It's a bit bigger – and noisier – than your average radio-controlled aircraft, but then this QF-4 is essentially a Phantom jet fighter, rigged for remote control.
It is also the 300th of its kind. BAE Systems has just reached that milestone 16 years into its QF-4 programme, which converts old jets into full-size unmanned drones for the US Air Force to use as flying targets for weapons testing and aircraft training.
Each QF-4 starts out as a decommissioned F-4 fighter. It then spends around six months in a BAE hanger in in Mojave, California, where around 100 staff work on the complex conversion process.
Depending on each old aircraft's condition, it may need electrical and mechanical engineering work and various types of structural alterations, as well as systems engineering and integration for the remote control gear, said BAE.
The resulting drone is no aerial punchbag – it is equipped with electronic and infrared countermeasures to properly challenge fighters and weapons flown and fired against it.

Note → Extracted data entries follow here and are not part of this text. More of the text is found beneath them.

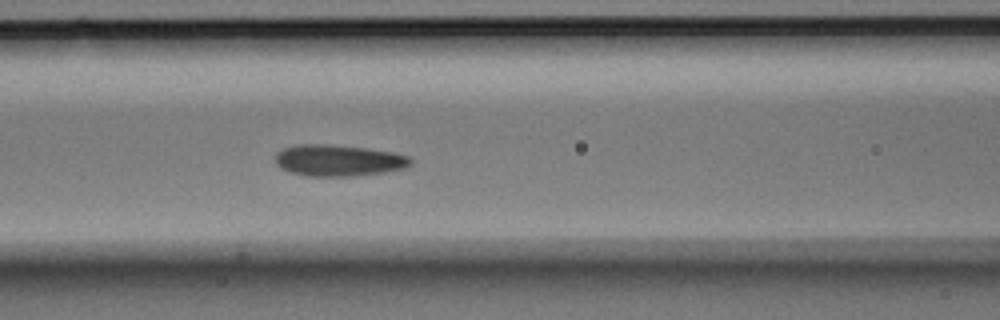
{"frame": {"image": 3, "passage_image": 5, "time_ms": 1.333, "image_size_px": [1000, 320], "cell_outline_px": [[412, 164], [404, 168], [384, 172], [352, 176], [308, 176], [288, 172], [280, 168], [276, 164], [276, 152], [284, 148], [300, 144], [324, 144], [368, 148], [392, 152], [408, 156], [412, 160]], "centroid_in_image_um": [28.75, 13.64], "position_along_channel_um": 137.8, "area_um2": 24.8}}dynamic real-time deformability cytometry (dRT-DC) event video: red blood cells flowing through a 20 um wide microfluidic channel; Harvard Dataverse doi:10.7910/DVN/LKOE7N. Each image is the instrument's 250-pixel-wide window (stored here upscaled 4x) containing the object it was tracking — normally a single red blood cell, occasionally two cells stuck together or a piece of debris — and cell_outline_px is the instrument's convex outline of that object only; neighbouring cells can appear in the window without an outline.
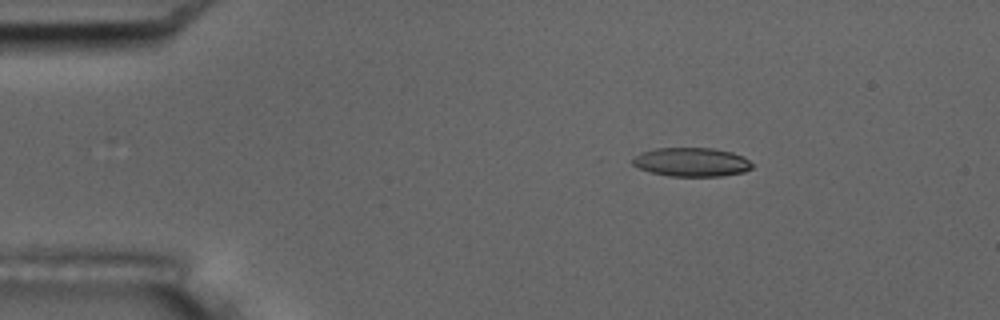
{"species": "common noctule bat (a hibernating species)", "species_latin": "Nyctalus noctula", "temperature_condition": "room temperature", "stored_images_in_passage": 4, "segment_of_instrument_passage": [1, 2], "camera_frame_rate_fps": 3000, "um_per_image_px": 0.085, "animal": {"sex": "male", "body_mass_g": 17.5, "forearm_length_mm": 52.3}, "frame": {"image": 1, "passage_image": 1, "time_ms": 0.0, "image_size_px": [1000, 320], "cell_outline_px": [[752, 168], [744, 172], [720, 176], [668, 176], [652, 172], [640, 168], [632, 164], [632, 160], [640, 152], [656, 148], [712, 148], [732, 152], [744, 156], [752, 164]], "centroid_in_image_um": [58.79, 13.77], "position_along_channel_um": 26.2, "area_um2": 20.06}}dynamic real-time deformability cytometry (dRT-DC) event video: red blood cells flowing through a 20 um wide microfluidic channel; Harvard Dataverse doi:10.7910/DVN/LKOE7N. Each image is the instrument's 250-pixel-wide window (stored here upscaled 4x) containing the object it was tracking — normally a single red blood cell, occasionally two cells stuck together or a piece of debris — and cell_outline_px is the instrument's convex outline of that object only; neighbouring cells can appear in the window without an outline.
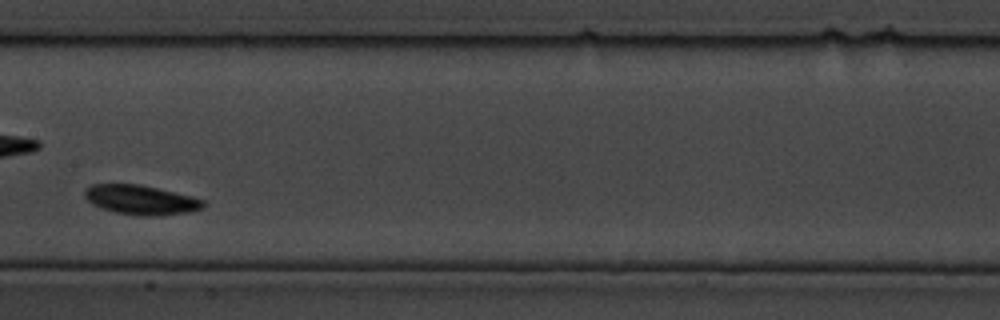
{"species": "common noctule bat (a hibernating species)", "species_latin": "Nyctalus noctula", "temperature_condition": "cold", "stored_images_in_passage": 16, "camera_frame_rate_fps": 3000, "um_per_image_px": 0.085, "animal": {"sex": "male", "body_mass_g": 19.5, "forearm_length_mm": 54.6}, "frame": {"image": 1, "passage_image": 7, "time_ms": 2.0, "image_size_px": [1000, 320], "cell_outline_px": [[204, 208], [192, 212], [156, 216], [140, 216], [112, 212], [100, 208], [92, 204], [84, 196], [84, 188], [92, 184], [140, 184], [192, 196], [204, 200]], "centroid_in_image_um": [11.97, 17.0], "position_along_channel_um": 195.4, "area_um2": 20.69}}
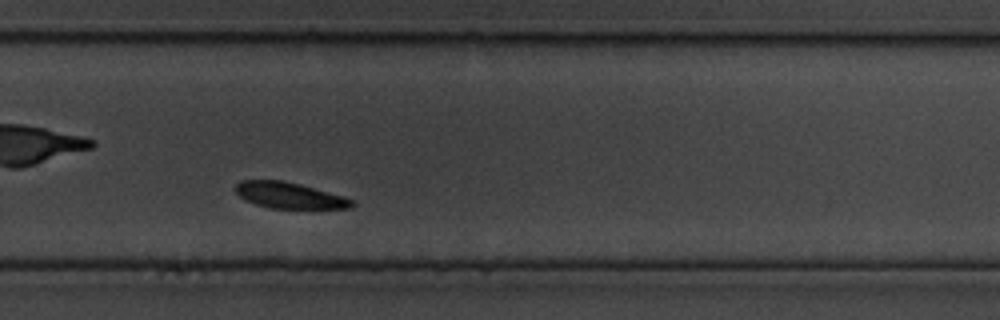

The QF-4 can be flown remotely by computer or manually, or with a safety pilot onboard to monitor its performance. According to the USAF, the aircraft is flown unmanned only over water, and when unmanned it is fitted with an explosive device to destroy it if it goes out of control. As a safety precaution, a chase plane trails the drone during critical periods of flight.
BAE said it has 14 more QF-4s scheduled for delivery to the USAF's Aerial Targets Squadron by the middle of 2013.